Nello scorso settembre reggendo l’offensiva diplomatica a sfondo militare degli Stati Uniti in Siria, con la minaccia d’un intervento delle forze Nato tramite raid aerei su Damasco, e l’ipotetico correttivo verso Teheran sognato da qualche suggeritore israeliano. Quella retromarcia è passata per colloqui moscoviti, però la sottile diplomazia dello staff di Rohani ha fatto la sua parte. A novembre il dibattito sul nucleare, che pur continua a essere in sourplace, ha offerto un respiro dopo anni di linea dura occidentale. Ovviamente quel che più interessa all’Iran è la contrazione delle sanzioni, penalizzanti sul mercato interno, e sugli introiti delle risorse energetiche concretamente piazzate ai due giganti dell’economia mondiale: Cina e India. Per meccanismi spesso pilotati i guadagni di queste commesse vengono congelati dalla rete di talune banche internazionali con conseguenze spiacevoli per le finanze iraniane. Gli Stati Uniti hanno aggiunto un ulteriore motivo per tenere l’Iran ai margini del mercato energetico mondiale (che invece potrebbe trarre un enorme vantaggio dalla riabilitazione del ciclopico fornitore): favorire il commercio dello shale gas, di cui gli Usa posseggono ampie riserve, e proporlo come  alternativa al metano. Nel merito Obama ha strizzato l’occhio a tutta l’Unione Europea sfruttando ulteriormente la crisi ucraina. Sulla pericolosità per l’ecosistema della pratica di frantumazione delle rocce in cui lo scisto è trattenuto dovrebbe intervenire la comunità internazionale.
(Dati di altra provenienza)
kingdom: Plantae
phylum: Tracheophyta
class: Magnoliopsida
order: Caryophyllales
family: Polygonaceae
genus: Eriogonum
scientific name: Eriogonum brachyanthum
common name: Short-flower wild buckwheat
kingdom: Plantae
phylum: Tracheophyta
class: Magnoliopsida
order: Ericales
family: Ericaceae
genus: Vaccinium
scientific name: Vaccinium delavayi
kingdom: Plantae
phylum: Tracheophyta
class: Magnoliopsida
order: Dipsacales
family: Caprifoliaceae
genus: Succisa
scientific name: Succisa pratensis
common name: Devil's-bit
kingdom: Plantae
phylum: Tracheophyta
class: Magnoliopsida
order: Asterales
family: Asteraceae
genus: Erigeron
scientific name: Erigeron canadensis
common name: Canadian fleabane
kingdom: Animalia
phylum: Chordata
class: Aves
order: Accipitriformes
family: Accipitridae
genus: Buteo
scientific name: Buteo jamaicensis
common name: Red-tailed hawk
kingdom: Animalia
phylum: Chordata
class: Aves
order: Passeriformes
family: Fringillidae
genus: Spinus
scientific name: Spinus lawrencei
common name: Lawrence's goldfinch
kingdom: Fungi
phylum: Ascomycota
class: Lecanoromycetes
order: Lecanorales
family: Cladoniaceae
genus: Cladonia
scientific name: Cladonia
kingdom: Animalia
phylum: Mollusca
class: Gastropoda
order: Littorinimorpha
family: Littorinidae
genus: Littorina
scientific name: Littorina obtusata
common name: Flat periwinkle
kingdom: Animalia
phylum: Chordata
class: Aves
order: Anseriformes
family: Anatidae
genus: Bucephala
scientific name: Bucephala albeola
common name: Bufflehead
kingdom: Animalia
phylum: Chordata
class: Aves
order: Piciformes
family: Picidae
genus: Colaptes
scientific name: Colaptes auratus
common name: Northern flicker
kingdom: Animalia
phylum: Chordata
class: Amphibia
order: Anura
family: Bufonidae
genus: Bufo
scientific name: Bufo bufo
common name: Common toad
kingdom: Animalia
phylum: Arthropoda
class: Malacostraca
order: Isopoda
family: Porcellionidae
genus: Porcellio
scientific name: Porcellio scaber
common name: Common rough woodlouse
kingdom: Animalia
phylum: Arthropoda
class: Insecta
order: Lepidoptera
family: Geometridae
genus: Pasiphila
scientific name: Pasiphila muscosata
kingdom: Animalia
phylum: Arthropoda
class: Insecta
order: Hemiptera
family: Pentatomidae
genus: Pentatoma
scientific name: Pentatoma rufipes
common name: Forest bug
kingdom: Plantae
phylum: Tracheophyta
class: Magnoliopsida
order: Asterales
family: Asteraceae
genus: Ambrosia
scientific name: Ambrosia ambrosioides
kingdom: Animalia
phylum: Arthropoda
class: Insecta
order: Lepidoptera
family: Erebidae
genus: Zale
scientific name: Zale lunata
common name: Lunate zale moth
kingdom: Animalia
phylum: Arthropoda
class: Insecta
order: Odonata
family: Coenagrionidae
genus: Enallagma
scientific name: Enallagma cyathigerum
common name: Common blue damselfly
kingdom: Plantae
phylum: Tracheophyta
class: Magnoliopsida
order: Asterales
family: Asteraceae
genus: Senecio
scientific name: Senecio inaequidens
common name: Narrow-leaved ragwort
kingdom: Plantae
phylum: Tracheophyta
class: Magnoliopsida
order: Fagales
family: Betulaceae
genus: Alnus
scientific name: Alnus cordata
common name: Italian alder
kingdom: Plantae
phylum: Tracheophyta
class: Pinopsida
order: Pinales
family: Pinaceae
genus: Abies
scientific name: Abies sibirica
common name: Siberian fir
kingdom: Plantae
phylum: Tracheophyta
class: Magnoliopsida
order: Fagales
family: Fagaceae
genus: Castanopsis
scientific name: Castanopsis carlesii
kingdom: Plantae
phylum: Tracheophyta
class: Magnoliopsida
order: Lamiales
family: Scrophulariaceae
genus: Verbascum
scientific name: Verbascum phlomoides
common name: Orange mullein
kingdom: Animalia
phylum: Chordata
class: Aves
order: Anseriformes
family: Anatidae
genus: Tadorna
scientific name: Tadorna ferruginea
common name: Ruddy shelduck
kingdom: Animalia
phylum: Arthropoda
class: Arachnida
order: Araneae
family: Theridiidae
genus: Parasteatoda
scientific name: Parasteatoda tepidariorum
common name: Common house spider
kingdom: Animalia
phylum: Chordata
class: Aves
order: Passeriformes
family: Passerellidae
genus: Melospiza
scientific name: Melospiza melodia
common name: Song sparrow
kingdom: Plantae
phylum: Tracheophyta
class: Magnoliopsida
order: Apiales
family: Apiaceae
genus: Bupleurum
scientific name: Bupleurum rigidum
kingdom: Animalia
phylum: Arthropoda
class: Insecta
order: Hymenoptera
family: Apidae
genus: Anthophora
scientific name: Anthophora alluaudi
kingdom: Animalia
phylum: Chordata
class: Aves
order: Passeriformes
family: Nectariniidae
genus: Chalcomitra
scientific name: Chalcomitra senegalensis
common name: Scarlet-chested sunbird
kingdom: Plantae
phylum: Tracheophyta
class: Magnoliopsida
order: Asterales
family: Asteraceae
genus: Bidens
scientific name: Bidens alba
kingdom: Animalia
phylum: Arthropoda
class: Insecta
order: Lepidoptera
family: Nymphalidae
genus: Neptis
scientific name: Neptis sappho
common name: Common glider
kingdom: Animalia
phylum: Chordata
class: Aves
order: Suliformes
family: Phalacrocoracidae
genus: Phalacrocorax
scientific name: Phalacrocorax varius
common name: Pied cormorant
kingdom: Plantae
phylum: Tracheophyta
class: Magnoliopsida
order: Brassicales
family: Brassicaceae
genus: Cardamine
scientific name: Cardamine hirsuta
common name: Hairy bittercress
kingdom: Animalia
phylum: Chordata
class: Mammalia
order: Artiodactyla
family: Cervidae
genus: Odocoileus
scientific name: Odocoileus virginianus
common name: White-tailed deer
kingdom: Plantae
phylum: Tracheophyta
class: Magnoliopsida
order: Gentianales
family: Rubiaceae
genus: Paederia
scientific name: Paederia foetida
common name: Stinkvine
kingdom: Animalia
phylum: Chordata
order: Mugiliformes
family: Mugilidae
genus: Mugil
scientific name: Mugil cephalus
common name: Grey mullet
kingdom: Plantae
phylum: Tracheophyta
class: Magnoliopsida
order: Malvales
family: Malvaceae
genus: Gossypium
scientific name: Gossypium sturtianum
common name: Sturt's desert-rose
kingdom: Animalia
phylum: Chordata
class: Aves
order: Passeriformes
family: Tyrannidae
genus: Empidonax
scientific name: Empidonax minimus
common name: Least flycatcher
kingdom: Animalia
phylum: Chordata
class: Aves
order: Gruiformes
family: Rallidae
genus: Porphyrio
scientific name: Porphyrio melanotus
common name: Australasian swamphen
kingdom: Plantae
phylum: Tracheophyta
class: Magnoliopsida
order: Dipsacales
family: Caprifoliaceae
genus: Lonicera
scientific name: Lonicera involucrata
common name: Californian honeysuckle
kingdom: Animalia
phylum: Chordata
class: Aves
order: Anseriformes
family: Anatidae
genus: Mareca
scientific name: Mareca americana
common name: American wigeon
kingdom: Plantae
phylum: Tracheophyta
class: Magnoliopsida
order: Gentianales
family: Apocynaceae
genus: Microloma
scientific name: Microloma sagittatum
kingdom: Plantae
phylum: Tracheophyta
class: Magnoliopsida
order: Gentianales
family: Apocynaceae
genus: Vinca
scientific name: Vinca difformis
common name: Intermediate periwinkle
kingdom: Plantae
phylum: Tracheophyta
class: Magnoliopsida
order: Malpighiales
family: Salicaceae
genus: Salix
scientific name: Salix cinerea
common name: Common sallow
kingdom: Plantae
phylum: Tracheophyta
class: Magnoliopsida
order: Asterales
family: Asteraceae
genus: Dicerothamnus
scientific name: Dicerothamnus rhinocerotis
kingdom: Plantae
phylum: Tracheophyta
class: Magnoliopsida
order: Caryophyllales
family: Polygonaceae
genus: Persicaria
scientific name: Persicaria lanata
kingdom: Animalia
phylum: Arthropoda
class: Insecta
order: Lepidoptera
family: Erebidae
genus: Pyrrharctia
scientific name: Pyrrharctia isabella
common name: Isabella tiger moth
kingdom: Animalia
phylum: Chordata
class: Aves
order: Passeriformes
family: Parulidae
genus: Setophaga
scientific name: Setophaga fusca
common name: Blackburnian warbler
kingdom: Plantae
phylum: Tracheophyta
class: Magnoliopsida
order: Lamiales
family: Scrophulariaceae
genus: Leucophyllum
Ma come per altre catastrofi in corso (emissioni di gas serra e buco dell’ozono, inquinamento terrestre e marino, sparizione della foresta Amazzonica e tant’altra distruzione) ahinoi non accadrà nulla. Il filo con cui Rohani tiene in vita il proprio disegno politico sul duplice fronte estero e interno, rappresenta una scommessa che potrebbe ricevere la definitiva scossa temporale riservatagli da sostenitori e avversari. Ogni occasione diventa motivo per tenere accesa l’attenzione e l’acuto Rohani cerca di coglierle. Rivolto al mondo giovanile, zoccolo duro del suo elettorato, il presidente è di recente intervenuto a favore di un aumento della velocità dei collegamenti Internet così da migliorarne l’accesso e l’uso. A suo vedere Facebook, You Tube e altri luoghi virtuali in cui soprattutto i ragazzi fanno circolare notizie e punti di vista spesso spinosi e critici verso l’establishment politico non sono da demonizzare e proibire. Anzi. Mossa populista o realismo politico? Probabilmente entrambi, ma ulteriore dimostrazione di come questo chierico non sia chiuso come altri ayatollah e certi colleghi che in vari Paesi islamici attaccano libertà d’espressione e strumenti tecnologici. Che a una parte della politica iraniana questa linea non piaccia lo dimostra l’annullamento del riepilogo del discorso presidenziale, cancellato dal responsabile della televisione di Stato Zarghami. Uno dei rappresentanti di quel conservatorismo sempre presente e tuttora potente.